How Few Remain by Harry Turtledove
Published by Del Ray Books
Reviewed by Leigh Kimmel
How Few Remain is the introductory volume of an alternate universe in which the South won the Civil War and forced the US to recognize the independence of the Confederate States of America. The breakpoint is Robert E. Lee's lost orders before the battle of Gettysburg, which were wrapped around a couple cigars. In our timeline, they were discovered by a Union scout and recognized for what they were, so that the Union commander got the jump on Lee at a critical moment. In Turtledove's world, the Confederate courier recovered them and the plans remained safely in Confederate hands. With that key victory in hand, the Confederacy was able to obtain a vital alliance with France and Britain, who in our timeline remained aloof from the struggle. That alliance was just enough to tip the balance.
The novel begins almost twenty years later, after a generation of resentment has built up. The CSA announces negotiations to purchase two provinces from the Empire of Mexico -- land that will grant them direct access to the Pacific Ocean. The United States has just elected its first Republican president since Abraham Lincoln was voted out of office for losing the War of Succession. Blaine is determined not to let the Confederates have this land, and hostilities quickly escalate to full-scale war.
Most of the major characters -- Jeb Stuart, Sam Clemens, Alfred von Schlieffen, etc -- are historical figures who were major movers and shakers in our own timeline. It is fascinating to see how events have warped their lives. For instance, Sam Clemens is a newspaperman in San Francisco and apparently never published any novels under the pen name of Mark Twain.
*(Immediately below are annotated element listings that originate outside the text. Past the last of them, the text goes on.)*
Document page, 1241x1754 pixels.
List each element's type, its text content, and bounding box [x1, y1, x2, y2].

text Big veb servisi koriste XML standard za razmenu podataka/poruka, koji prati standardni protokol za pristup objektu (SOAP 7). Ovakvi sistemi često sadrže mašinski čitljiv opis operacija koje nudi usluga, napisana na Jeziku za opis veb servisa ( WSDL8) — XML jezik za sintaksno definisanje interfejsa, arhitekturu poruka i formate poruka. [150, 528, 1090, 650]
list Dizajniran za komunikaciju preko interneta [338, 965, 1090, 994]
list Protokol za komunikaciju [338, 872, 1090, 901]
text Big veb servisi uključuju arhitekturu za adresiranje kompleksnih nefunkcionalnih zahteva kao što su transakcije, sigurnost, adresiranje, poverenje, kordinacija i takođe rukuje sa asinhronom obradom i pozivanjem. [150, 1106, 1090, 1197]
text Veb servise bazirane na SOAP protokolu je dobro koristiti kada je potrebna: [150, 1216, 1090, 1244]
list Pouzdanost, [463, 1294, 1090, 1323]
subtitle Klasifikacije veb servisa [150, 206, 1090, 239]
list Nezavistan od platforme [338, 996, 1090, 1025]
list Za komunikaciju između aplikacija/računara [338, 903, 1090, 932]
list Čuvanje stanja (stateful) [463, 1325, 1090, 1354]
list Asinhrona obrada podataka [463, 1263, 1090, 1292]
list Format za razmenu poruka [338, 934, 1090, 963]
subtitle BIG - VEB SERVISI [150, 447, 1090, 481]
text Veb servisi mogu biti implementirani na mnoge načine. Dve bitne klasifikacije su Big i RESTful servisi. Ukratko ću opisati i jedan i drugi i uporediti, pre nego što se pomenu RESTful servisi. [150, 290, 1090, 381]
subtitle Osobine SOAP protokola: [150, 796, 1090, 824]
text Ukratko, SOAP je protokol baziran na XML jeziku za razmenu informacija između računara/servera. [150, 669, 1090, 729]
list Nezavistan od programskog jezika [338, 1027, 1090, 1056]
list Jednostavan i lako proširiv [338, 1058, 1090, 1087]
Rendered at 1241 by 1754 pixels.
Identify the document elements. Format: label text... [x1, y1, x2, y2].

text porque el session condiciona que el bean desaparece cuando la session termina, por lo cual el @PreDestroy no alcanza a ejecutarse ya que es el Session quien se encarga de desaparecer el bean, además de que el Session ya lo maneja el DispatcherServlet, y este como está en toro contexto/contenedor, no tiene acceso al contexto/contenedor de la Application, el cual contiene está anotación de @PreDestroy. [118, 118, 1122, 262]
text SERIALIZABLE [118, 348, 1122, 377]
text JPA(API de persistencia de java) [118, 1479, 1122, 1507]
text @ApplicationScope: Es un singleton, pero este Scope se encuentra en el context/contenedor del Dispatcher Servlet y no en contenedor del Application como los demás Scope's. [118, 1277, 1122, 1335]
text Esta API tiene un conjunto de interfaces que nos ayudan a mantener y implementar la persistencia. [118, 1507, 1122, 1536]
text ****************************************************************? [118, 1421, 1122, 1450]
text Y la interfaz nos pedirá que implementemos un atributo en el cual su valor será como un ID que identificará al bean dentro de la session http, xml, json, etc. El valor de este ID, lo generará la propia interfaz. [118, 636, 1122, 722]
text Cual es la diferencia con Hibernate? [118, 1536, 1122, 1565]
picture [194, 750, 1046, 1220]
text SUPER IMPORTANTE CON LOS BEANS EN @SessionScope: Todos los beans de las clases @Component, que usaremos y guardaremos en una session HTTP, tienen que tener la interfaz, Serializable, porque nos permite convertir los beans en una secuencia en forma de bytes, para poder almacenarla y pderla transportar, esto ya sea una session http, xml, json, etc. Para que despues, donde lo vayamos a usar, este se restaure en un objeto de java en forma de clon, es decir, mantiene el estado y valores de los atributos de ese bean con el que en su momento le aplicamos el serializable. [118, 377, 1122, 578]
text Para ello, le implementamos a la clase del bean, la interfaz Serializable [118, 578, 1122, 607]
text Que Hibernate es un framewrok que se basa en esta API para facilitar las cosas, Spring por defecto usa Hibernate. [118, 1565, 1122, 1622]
Schlieffen is the German military attacheĀ in the United States and witnesses first-hand the horrors of industrial-age warfare at the Battle of Louisville (in our timeline, there is no evidence he ever visited the New World or really appreciated the strategic and tactical significance of the Civil War, which meant that he never really understood what modern industrialized war would mean for attacker and defender alike -- quite possibly a major factor in the horrors that would be World War I).
Most memorably, the embittered Abraham Lincoln has come to regard northern capitalism as an evil equal to southern slavery, and has embraced socialism as the hope of the future (although he denies Marxist beliefs of the inevitability of the proletarian revolution and instead believes that proper government intervention can ameleorate the excesses of capitalism and move directly into an equitable solution for worker and capitalist alike, something more like Eurosocialism). Teddy Roosevelt goes from gung-ho rancher through military hero to budding politician determined that the United States will not suffer another humilations at the hands of the English or the Rebs, nor will it fall to Lincoln's socialist ideas, which he regards as a trap that will lead to the sort of infighting that external enemies can use to their advantage.
Turtledove handles this novel with the same wide-screen treatment he used in the WorldWar series. In nearly five hundred dense pages, he weaves a world of multiple viewpoints and settings, from Washington DC to Louisville to the Sonora Desert to Montana to San Francisco. He does not pull his punches, but shows the horror of war with unflinching frankness. Spearbearer characters do not simply gasp out heroic statements and neatly plop on the ground. Rather, men lie dying with their guts falling out or their heads half torn off. Fredrick Douglass must give one man the only mercy he can, although his Christian upbringing recoils at deliberate mercy killing, for it seems too much like outright murder. We get to know several minor characters only to see them die canera, often unpleasantly.
At the end, as the United States has just been served a second humiliating defeat, we can see the major players lining up for Turtledove's alternate Great War. The United States, formerly aloof but taught the importance of having allies, makes an alliance with Germany. Roosevelt is determined that he shall not lead the United States into another losing war -- a rather obvious set-up for the next book. Schlieffen (an oddly likeable character in all his earnestness) will probably be dead by the beginning of the Great War (in our timeline he died in 1913), but the plans he is creating in this novel will probably be a major factor, and his students like Ludendorff will probably be major players in the Great War of that world as they were in ours. (The ending also explicates the title -- by the time of this novel, very few of the leaders of the War of Succession remain among the living, and the next conflict will be led and fought by younger generations).
If the rest of this series should really be considered a gigantic roman fleuve cut into segments for the interest of binding them, this novel could be considered its prolog. It stands alone and reaches a conclusion, but it clearly leads into the main event.